In my blog ‘The Importance of a Culture Plan’, I described the power of a well thought-through culture planning process. If you want to transform and effectively manage your culture, a Culture Plan brings many benefits. But there are two that our customers talk about most.
- First, a Culture Plan gives you a way of bringing the concept of culture ‘down to earth’. It makes it concrete, real. You start to clearly see the levers you can pull to transform it.
- Second, it gives you a container that unifies every initiative across your organisation. It informs them, bringing clarity and alignment with your cultural goals that is often lacking. You minimise the risk, as happens all too often, that well-intended initiatives compete with, or even undermine, each other and your cultural transformation.
- Thirdly a Culture Plan provides a cohent link between the Business Strategy and all the divisional stategies (Branding, People, Information Technology etc)
A Culture Plan ensures that these initiatives are guided by, speak the language of, and reinforce the goals and aspirations of your culture change. Every ounce of energy and every dollar spent gets maximum return.
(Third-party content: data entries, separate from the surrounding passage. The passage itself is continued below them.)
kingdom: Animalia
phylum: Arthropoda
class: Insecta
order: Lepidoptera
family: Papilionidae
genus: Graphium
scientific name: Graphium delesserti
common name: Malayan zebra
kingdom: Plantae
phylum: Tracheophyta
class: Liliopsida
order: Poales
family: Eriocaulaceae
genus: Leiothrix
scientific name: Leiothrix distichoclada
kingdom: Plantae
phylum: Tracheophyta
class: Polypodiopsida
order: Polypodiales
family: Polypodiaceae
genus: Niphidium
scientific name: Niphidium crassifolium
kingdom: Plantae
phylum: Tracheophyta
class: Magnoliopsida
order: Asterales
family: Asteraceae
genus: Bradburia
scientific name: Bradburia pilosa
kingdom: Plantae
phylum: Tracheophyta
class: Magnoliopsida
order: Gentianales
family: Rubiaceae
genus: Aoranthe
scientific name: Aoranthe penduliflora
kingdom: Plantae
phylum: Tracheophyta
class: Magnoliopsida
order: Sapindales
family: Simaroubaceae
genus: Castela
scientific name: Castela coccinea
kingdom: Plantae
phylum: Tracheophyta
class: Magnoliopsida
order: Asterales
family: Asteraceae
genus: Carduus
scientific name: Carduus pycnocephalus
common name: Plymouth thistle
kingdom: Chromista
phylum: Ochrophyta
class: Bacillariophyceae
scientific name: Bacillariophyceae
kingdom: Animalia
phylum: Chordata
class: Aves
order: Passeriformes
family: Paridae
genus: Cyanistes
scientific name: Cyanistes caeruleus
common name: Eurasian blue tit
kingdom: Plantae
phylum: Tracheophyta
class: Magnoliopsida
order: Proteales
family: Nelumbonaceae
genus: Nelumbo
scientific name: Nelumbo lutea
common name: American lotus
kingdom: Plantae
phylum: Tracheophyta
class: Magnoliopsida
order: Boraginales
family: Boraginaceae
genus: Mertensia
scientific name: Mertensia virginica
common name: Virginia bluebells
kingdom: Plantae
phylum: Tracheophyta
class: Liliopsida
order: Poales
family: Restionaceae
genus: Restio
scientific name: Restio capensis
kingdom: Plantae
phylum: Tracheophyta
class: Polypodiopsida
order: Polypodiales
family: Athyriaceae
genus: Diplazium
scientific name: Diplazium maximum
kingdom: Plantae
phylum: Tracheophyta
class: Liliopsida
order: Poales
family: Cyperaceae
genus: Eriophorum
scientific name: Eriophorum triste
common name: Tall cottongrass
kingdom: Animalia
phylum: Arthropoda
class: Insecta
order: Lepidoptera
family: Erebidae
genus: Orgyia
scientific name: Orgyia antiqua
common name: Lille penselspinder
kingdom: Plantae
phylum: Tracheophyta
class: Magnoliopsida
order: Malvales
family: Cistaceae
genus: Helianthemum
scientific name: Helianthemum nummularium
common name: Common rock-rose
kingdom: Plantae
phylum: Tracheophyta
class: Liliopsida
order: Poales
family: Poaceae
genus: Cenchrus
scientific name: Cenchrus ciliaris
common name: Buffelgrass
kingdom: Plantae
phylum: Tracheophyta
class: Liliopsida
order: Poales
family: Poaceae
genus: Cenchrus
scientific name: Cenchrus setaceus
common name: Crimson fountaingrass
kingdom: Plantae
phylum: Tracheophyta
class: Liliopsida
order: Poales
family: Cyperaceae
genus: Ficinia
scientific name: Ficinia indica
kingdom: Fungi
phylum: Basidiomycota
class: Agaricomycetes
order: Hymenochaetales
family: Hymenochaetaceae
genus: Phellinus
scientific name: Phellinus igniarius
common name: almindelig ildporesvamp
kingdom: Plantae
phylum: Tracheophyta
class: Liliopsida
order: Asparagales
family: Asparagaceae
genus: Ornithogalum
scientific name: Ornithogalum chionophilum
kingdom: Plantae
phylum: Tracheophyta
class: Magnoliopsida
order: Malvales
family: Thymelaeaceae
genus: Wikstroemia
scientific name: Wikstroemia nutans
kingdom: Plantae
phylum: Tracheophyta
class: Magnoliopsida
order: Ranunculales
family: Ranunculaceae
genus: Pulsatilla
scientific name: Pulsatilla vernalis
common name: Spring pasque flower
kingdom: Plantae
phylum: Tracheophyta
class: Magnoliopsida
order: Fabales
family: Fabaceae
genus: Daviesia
In this blog I will talk about how to set priorities in your Culture Plan, in a way that ensures you get maximum impact and returns.
When you set out on your culture change you may have many priorities in mind - all of them valuable. After a cultural assessment (more on that in a later blog) some will seem even more critical. You might be convinced that they can’t be ignored.
My advice is always the same! In the first year take one, and only one. Focus relentlessly on that.
So how do you choose?
Ask yourself, which will make the biggest difference to your organisation and your people? What do you really want to show that you care about? Of these, which can you really impact over a six- to twelve-month period? This now becomes ‘priority number one’, the single factor that features in everything that is happening in every area of your organisation.
As you focus on this priority you will make huge strides. What’s more, in our experience, you will see your other priority areas begin to move consistently as well - without giving them the extra, focused effort.
But to really make things concrete, you need another level of prioritisation. There are so many things you can do to impact your chosen priority – where do you start?
We encourage our clients to think systematically about this by walking them through the categories of activity they might consider. For example:
- What needs to happen in relation to the Executive Team and their development?
- What about communications, or the work place environment?
- What systems or processes may need attention?
- What must be considered in terms of leadership and broader people development initiatives?
Identify exactly what is already underway in each category and what might need to be introduced. Think about the investment required, the success criteria and metrics.
This requires a systematised process and use of a framework. You need to ensure that everything that matters is considered and that you make your eventual decisions based on the impact they will have. There is an organisational science involved here, and you must harness the experience and wisdom of your whole organisation to help you decide.
This means really listening to your people. By doing so, you will hear what matters most to them. You will also hear where there is ‘low hanging fruit’, quick wins that could send powerful signals about your culture change, without huge investment of time or money. These can be a powerful way to ‘get the water boiling’, to use the words of one of our clients.
Ultimately, the value of your Culture Plan comes from how robustly you can do all of this. When the final decision on priorities is made, it is made once and for all, and you can pause the things you’re not going to do now. This happens with full sign-off of the Executive and Leadership, who were all involved in crafting and challenging the Culture Plan.
In this way you lock arms around your priorities with confidence that, at the end of the first phase, you will be able show that everything you did, moved you towards your Target Culture. It all pointed to your ‘True North’.